The Awaygame

I'm not sure that God particularly liked the Awaygame Festival on Eigg. The Awaygame is worth incurring the wrath of God. It was worth it because Eigg is beautiful. Stunningly beautiful. Even in the rain. It's the sort of beautiful that makes you think you that it's not real. Like you're on a film set.

I'm not sure that God particularly liked the Awaygame Festival on Eigg.

Firstly there was torrential rain that caused a landslide that caused a train to derail on the main line between Glasgow and the ferry to Eigg. Only a week before the festival started the Scotrail man refused to sell me a ticket because he couldn't guarantee that I'd get where I wanted to be.

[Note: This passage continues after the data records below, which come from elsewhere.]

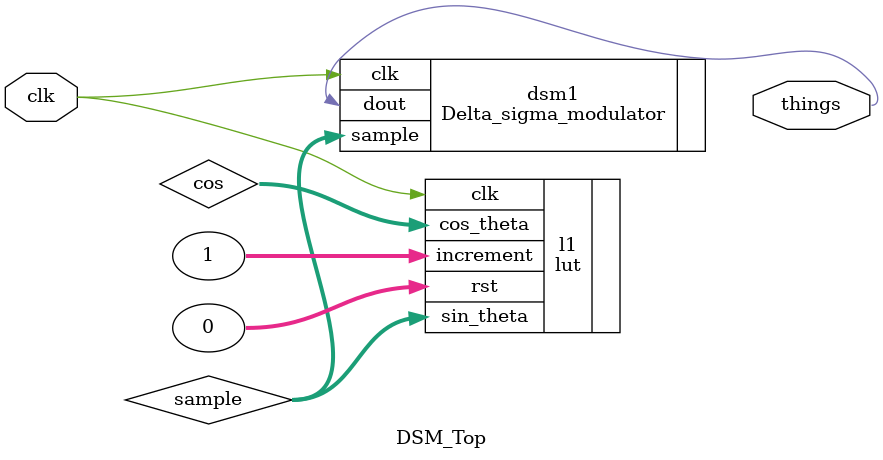
<source format=v>
`timescale 1ns / 1ps


module DSM_Top(
    input clk,
    output things
    );
    
    wire [7:0]sample;
    wire [7:0]cos;
    
    Delta_sigma_modulator dsm1 (
        .clk(clk),
        .sample(sample),
        .dout(things)
    );
    
    lut l1(
    .clk(clk),
    .rst(0),
    .increment(1),
    .cos_theta(cos),
    .sin_theta(sample)
    );
    
    
endmodule

</source>
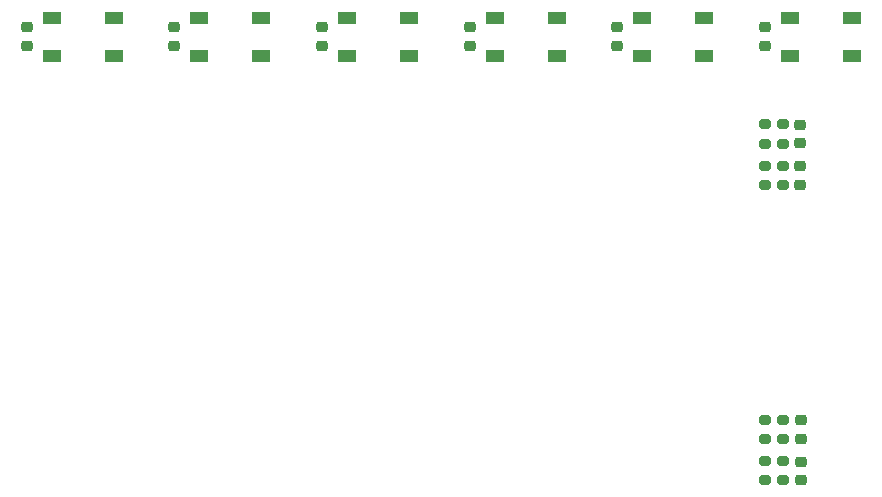
<source format=gbp>
G04 #@! TF.GenerationSoftware,KiCad,Pcbnew,8.0.4*
G04 #@! TF.CreationDate,2024-09-21T08:46:09+10:00*
G04 #@! TF.ProjectId,hsa_r0,6873615f-7230-42e6-9b69-6361645f7063,rev?*
G04 #@! TF.SameCoordinates,Original*
G04 #@! TF.FileFunction,Paste,Bot*
G04 #@! TF.FilePolarity,Positive*
%FSLAX46Y46*%
G04 Gerber Fmt 4.6, Leading zero omitted, Abs format (unit mm)*
G04 Created by KiCad (PCBNEW 8.0.4) date 2024-09-21 08:46:09*
%MOMM*%
%LPD*%
G01*
G04 APERTURE LIST*
G04 Aperture macros list*
%AMRoundRect*
0 Rectangle with rounded corners*
0 $1 Rounding radius*
0 $2 $3 $4 $5 $6 $7 $8 $9 X,Y pos of 4 corners*
0 Add a 4 corners polygon primitive as box body*
4,1,4,$2,$3,$4,$5,$6,$7,$8,$9,$2,$3,0*
0 Add four circle primitives for the rounded corners*
1,1,$1+$1,$2,$3*
1,1,$1+$1,$4,$5*
1,1,$1+$1,$6,$7*
1,1,$1+$1,$8,$9*
0 Add four rect primitives between the rounded corners*
20,1,$1+$1,$2,$3,$4,$5,0*
20,1,$1+$1,$4,$5,$6,$7,0*
20,1,$1+$1,$6,$7,$8,$9,0*
20,1,$1+$1,$8,$9,$2,$3,0*%
G04 Aperture macros list end*
%ADD10RoundRect,0.200000X-0.275000X0.200000X-0.275000X-0.200000X0.275000X-0.200000X0.275000X0.200000X0*%
%ADD11RoundRect,0.225000X0.250000X-0.225000X0.250000X0.225000X-0.250000X0.225000X-0.250000X-0.225000X0*%
%ADD12R,1.550000X1.000000*%
%ADD13RoundRect,0.225000X-0.250000X0.225000X-0.250000X-0.225000X0.250000X-0.225000X0.250000X0.225000X0*%
%ADD14RoundRect,0.200000X0.275000X-0.200000X0.275000X0.200000X-0.275000X0.200000X-0.275000X-0.200000X0*%
G04 APERTURE END LIST*
D10*
X197250000Y-58425000D03*
X197250000Y-60075000D03*
D11*
X198800000Y-81525000D03*
X198800000Y-79975000D03*
X195750000Y-48275000D03*
X195750000Y-46725000D03*
D12*
X197875000Y-49100000D03*
X197875000Y-45900000D03*
X203125000Y-49100000D03*
X203125000Y-45900000D03*
D13*
X198800000Y-83475000D03*
X198800000Y-85025000D03*
D12*
X147875000Y-49100000D03*
X147875000Y-45900000D03*
X153125000Y-49100000D03*
X153125000Y-45900000D03*
X160375000Y-49100000D03*
X160375000Y-45900000D03*
X165625000Y-49100000D03*
X165625000Y-45900000D03*
D14*
X197250000Y-56575000D03*
X197250000Y-54925000D03*
D12*
X185375000Y-49100000D03*
X185375000Y-45900000D03*
X190625000Y-49100000D03*
X190625000Y-45900000D03*
D11*
X145750000Y-48275000D03*
X145750000Y-46725000D03*
D14*
X195750000Y-60075000D03*
X195750000Y-58425000D03*
D10*
X195800000Y-79925000D03*
X195800000Y-81575000D03*
D12*
X135375000Y-49100000D03*
X135375000Y-45900000D03*
X140625000Y-49100000D03*
X140625000Y-45900000D03*
D11*
X183250000Y-48275000D03*
X183250000Y-46725000D03*
D10*
X195750000Y-54925000D03*
X195750000Y-56575000D03*
D11*
X158250000Y-48275000D03*
X158250000Y-46725000D03*
D14*
X197300000Y-81575000D03*
X197300000Y-79925000D03*
D11*
X198750000Y-56525000D03*
X198750000Y-54975000D03*
D14*
X195800000Y-85075000D03*
X195800000Y-83425000D03*
D10*
X197300000Y-83425000D03*
X197300000Y-85075000D03*
D11*
X133250000Y-48275000D03*
X133250000Y-46725000D03*
D12*
X172875000Y-49100000D03*
X172875000Y-45900000D03*
X178125000Y-49100000D03*
X178125000Y-45900000D03*
D11*
X170750000Y-48275000D03*
X170750000Y-46725000D03*
D13*
X198750000Y-58475000D03*
X198750000Y-60025000D03*
M02*

</source>
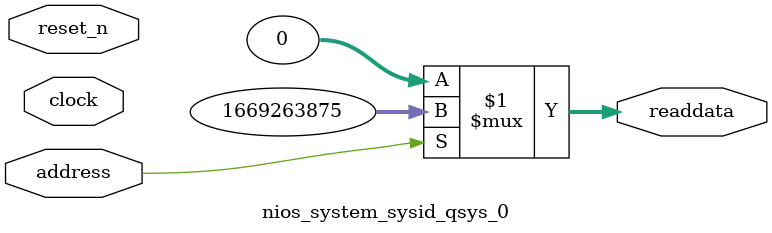
<source format=v>



// synthesis translate_off
`timescale 1ns / 1ps
// synthesis translate_on

// turn off superfluous verilog processor warnings 
// altera message_level Level1 
// altera message_off 10034 10035 10036 10037 10230 10240 10030 

module nios_system_sysid_qsys_0 (
               // inputs:
                address,
                clock,
                reset_n,

               // outputs:
                readdata
             )
;

  output  [ 31: 0] readdata;
  input            address;
  input            clock;
  input            reset_n;

  wire    [ 31: 0] readdata;
  //control_slave, which is an e_avalon_slave
  assign readdata = address ? 1669263875 : 0;

endmodule



</source>
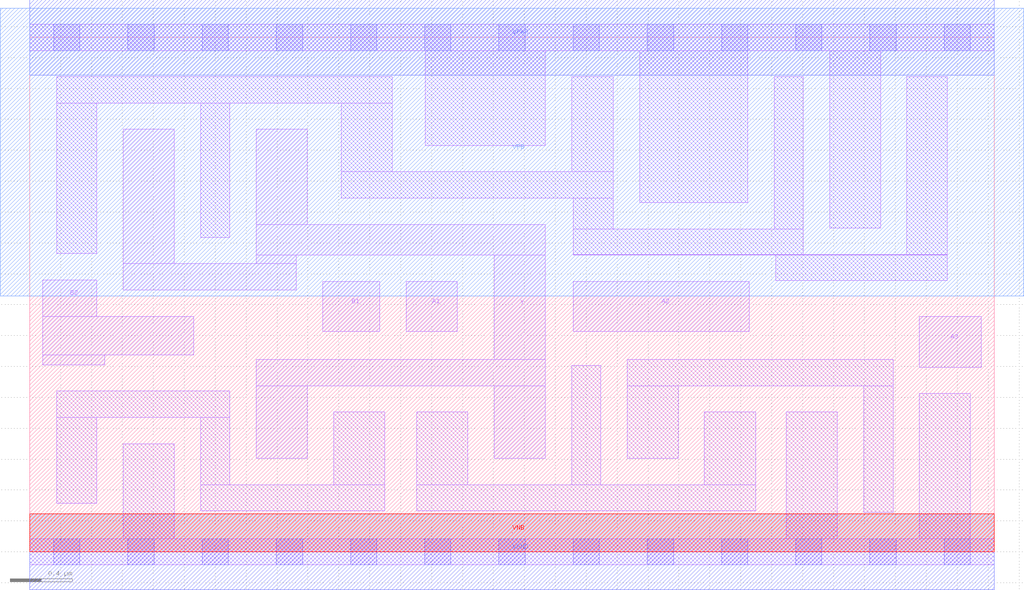
<source format=lef>
# Copyright 2020 The SkyWater PDK Authors
#
# Licensed under the Apache License, Version 2.0 (the "License");
# you may not use this file except in compliance with the License.
# You may obtain a copy of the License at
#
#     https://www.apache.org/licenses/LICENSE-2.0
#
# Unless required by applicable law or agreed to in writing, software
# distributed under the License is distributed on an "AS IS" BASIS,
# WITHOUT WARRANTIES OR CONDITIONS OF ANY KIND, either express or implied.
# See the License for the specific language governing permissions and
# limitations under the License.
#
# SPDX-License-Identifier: Apache-2.0

VERSION 5.7 ;
  NOWIREEXTENSIONATPIN ON ;
  DIVIDERCHAR "/" ;
  BUSBITCHARS "[]" ;
MACRO sky130_fd_sc_lp__a32oi_2
  CLASS CORE ;
  FOREIGN sky130_fd_sc_lp__a32oi_2 ;
  ORIGIN  0.000000  0.000000 ;
  SIZE  6.240000 BY  3.330000 ;
  SYMMETRY X Y R90 ;
  SITE unit ;
  PIN A1
    ANTENNAGATEAREA  0.630000 ;
    DIRECTION INPUT ;
    USE SIGNAL ;
    PORT
      LAYER li1 ;
        RECT 2.435000 1.425000 2.765000 1.750000 ;
    END
  END A1
  PIN A2
    ANTENNAGATEAREA  0.630000 ;
    DIRECTION INPUT ;
    USE SIGNAL ;
    PORT
      LAYER li1 ;
        RECT 3.515000 1.425000 4.655000 1.750000 ;
    END
  END A2
  PIN A3
    ANTENNAGATEAREA  0.630000 ;
    DIRECTION INPUT ;
    USE SIGNAL ;
    PORT
      LAYER li1 ;
        RECT 5.755000 1.195000 6.155000 1.525000 ;
    END
  END A3
  PIN B1
    ANTENNAGATEAREA  0.630000 ;
    DIRECTION INPUT ;
    USE SIGNAL ;
    PORT
      LAYER li1 ;
        RECT 1.895000 1.425000 2.265000 1.750000 ;
    END
  END B1
  PIN B2
    ANTENNAGATEAREA  0.630000 ;
    DIRECTION INPUT ;
    USE SIGNAL ;
    PORT
      LAYER li1 ;
        RECT 0.085000 1.210000 0.485000 1.275000 ;
        RECT 0.085000 1.275000 1.060000 1.525000 ;
        RECT 0.085000 1.525000 0.435000 1.760000 ;
    END
  END B2
  PIN Y
    ANTENNADIFFAREA  1.176000 ;
    DIRECTION OUTPUT ;
    USE SIGNAL ;
    PORT
      LAYER li1 ;
        RECT 0.605000 1.695000 1.725000 1.865000 ;
        RECT 0.605000 1.865000 0.935000 2.735000 ;
        RECT 1.465000 0.605000 1.795000 1.075000 ;
        RECT 1.465000 1.075000 3.335000 1.245000 ;
        RECT 1.465000 1.865000 1.725000 1.920000 ;
        RECT 1.465000 1.920000 3.335000 2.120000 ;
        RECT 1.465000 2.120000 1.795000 2.735000 ;
        RECT 3.005000 0.605000 3.335000 1.075000 ;
        RECT 3.005000 1.245000 3.335000 1.920000 ;
    END
  END Y
  PIN VGND
    DIRECTION INOUT ;
    USE GROUND ;
    PORT
      LAYER met1 ;
        RECT 0.000000 -0.245000 6.240000 0.245000 ;
    END
  END VGND
  PIN VNB
    DIRECTION INOUT ;
    USE GROUND ;
    PORT
      LAYER pwell ;
        RECT 0.000000 0.000000 6.240000 0.245000 ;
    END
  END VNB
  PIN VPB
    DIRECTION INOUT ;
    USE POWER ;
    PORT
      LAYER nwell ;
        RECT -0.190000 1.655000 6.430000 3.520000 ;
    END
  END VPB
  PIN VPWR
    DIRECTION INOUT ;
    USE POWER ;
    PORT
      LAYER met1 ;
        RECT 0.000000 3.085000 6.240000 3.575000 ;
    END
  END VPWR
  OBS
    LAYER li1 ;
      RECT 0.000000 -0.085000 6.240000 0.085000 ;
      RECT 0.000000  3.245000 6.240000 3.415000 ;
      RECT 0.175000  0.315000 0.435000 0.870000 ;
      RECT 0.175000  0.870000 1.295000 1.040000 ;
      RECT 0.175000  1.930000 0.435000 2.905000 ;
      RECT 0.175000  2.905000 2.345000 3.075000 ;
      RECT 0.605000  0.085000 0.935000 0.700000 ;
      RECT 1.105000  0.265000 2.295000 0.435000 ;
      RECT 1.105000  0.435000 1.295000 0.870000 ;
      RECT 1.105000  2.035000 1.295000 2.905000 ;
      RECT 1.965000  0.435000 2.295000 0.905000 ;
      RECT 2.015000  2.290000 3.775000 2.460000 ;
      RECT 2.015000  2.460000 2.345000 2.905000 ;
      RECT 2.505000  0.265000 4.695000 0.435000 ;
      RECT 2.505000  0.435000 2.835000 0.905000 ;
      RECT 2.560000  2.630000 3.335000 3.245000 ;
      RECT 3.505000  0.435000 3.695000 1.205000 ;
      RECT 3.505000  2.460000 3.775000 3.075000 ;
      RECT 3.515000  1.920000 5.935000 1.925000 ;
      RECT 3.515000  1.925000 5.005000 2.090000 ;
      RECT 3.515000  2.090000 3.775000 2.290000 ;
      RECT 3.865000  0.605000 4.195000 1.075000 ;
      RECT 3.865000  1.075000 5.585000 1.245000 ;
      RECT 3.945000  2.260000 4.645000 3.245000 ;
      RECT 4.365000  0.435000 4.695000 0.905000 ;
      RECT 4.815000  2.090000 5.005000 3.075000 ;
      RECT 4.825000  1.755000 5.935000 1.920000 ;
      RECT 4.895000  0.085000 5.225000 0.905000 ;
      RECT 5.175000  2.095000 5.505000 3.245000 ;
      RECT 5.395000  0.255000 5.585000 1.075000 ;
      RECT 5.675000  1.925000 5.935000 3.075000 ;
      RECT 5.755000  0.085000 6.085000 1.025000 ;
    LAYER mcon ;
      RECT 0.155000 -0.085000 0.325000 0.085000 ;
      RECT 0.155000  3.245000 0.325000 3.415000 ;
      RECT 0.635000 -0.085000 0.805000 0.085000 ;
      RECT 0.635000  3.245000 0.805000 3.415000 ;
      RECT 1.115000 -0.085000 1.285000 0.085000 ;
      RECT 1.115000  3.245000 1.285000 3.415000 ;
      RECT 1.595000 -0.085000 1.765000 0.085000 ;
      RECT 1.595000  3.245000 1.765000 3.415000 ;
      RECT 2.075000 -0.085000 2.245000 0.085000 ;
      RECT 2.075000  3.245000 2.245000 3.415000 ;
      RECT 2.555000 -0.085000 2.725000 0.085000 ;
      RECT 2.555000  3.245000 2.725000 3.415000 ;
      RECT 3.035000 -0.085000 3.205000 0.085000 ;
      RECT 3.035000  3.245000 3.205000 3.415000 ;
      RECT 3.515000 -0.085000 3.685000 0.085000 ;
      RECT 3.515000  3.245000 3.685000 3.415000 ;
      RECT 3.995000 -0.085000 4.165000 0.085000 ;
      RECT 3.995000  3.245000 4.165000 3.415000 ;
      RECT 4.475000 -0.085000 4.645000 0.085000 ;
      RECT 4.475000  3.245000 4.645000 3.415000 ;
      RECT 4.955000 -0.085000 5.125000 0.085000 ;
      RECT 4.955000  3.245000 5.125000 3.415000 ;
      RECT 5.435000 -0.085000 5.605000 0.085000 ;
      RECT 5.435000  3.245000 5.605000 3.415000 ;
      RECT 5.915000 -0.085000 6.085000 0.085000 ;
      RECT 5.915000  3.245000 6.085000 3.415000 ;
  END
END sky130_fd_sc_lp__a32oi_2
END LIBRARY

</source>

Then there was the truly biblical rain and wind on the Sunday. I'm not sure that I have ever been so wet and so cold in my life.

The Awaygame is worth incurring the wrath of God. It was worth it because Eigg is beautiful. Stunningly beautiful. Even in the rain. It's the sort of beautiful that makes you think you that it's not real. Like you're on a film set.

It's also the most amazing place to have a gig.

Eigg is the home of Johnny Lynch, the Fence Collective's Pictish Trail and the Awaygame is his festival.

This is the second time that the Awaygame has happened on Eigg and it was a weekend of profound, emotional moments. Whilst watching the rather brilliant Babe on the Saturday night I looked round and sort of realised that everyone was feeling the same thing. This was one of those moments where the crowd and the musicians are completely together. Everyone in the room is feeling that happiness that comes from being in a room full of people who all feel the same way about music.

And those profound emotional moments kept coming. It happened again for Super Furry Animals frontman Gruff Rhys, and again when Kid Canveral's 4am set finished just as the sun rose. For Scott Rudd, Three Blind Wolves, the Twilight Sad's acoustic set, the impromptu ceilidh of Kan, It was there when King Creosote, Pictish Trail, Rozi Plain, Jon Hopkins, Kathryn Sawers, Euros Child, Django Django and with the many others took to the stage .

You had an audience in love with the music and a collection of musicians all enjoying themselves immensely. It's only when you see it happen that you realise how rare that actually is.

But maybe that's the secret of Awaygame and the secret of Fence and possibly even the future of music.

You make something small and niche and fill it full of heart. This isn't a festival or an event that needs to attract as many punters as it can. Nor is it a festival that musicians play in the hope of being noticed or getting their big break. It's a festival people do for love.

At the end of the weekend people had missed boats, or given them a miss because of the truly biblical water, some people had seen their tent destroyed in the night, and yet everyone I saw left with a smile on their face.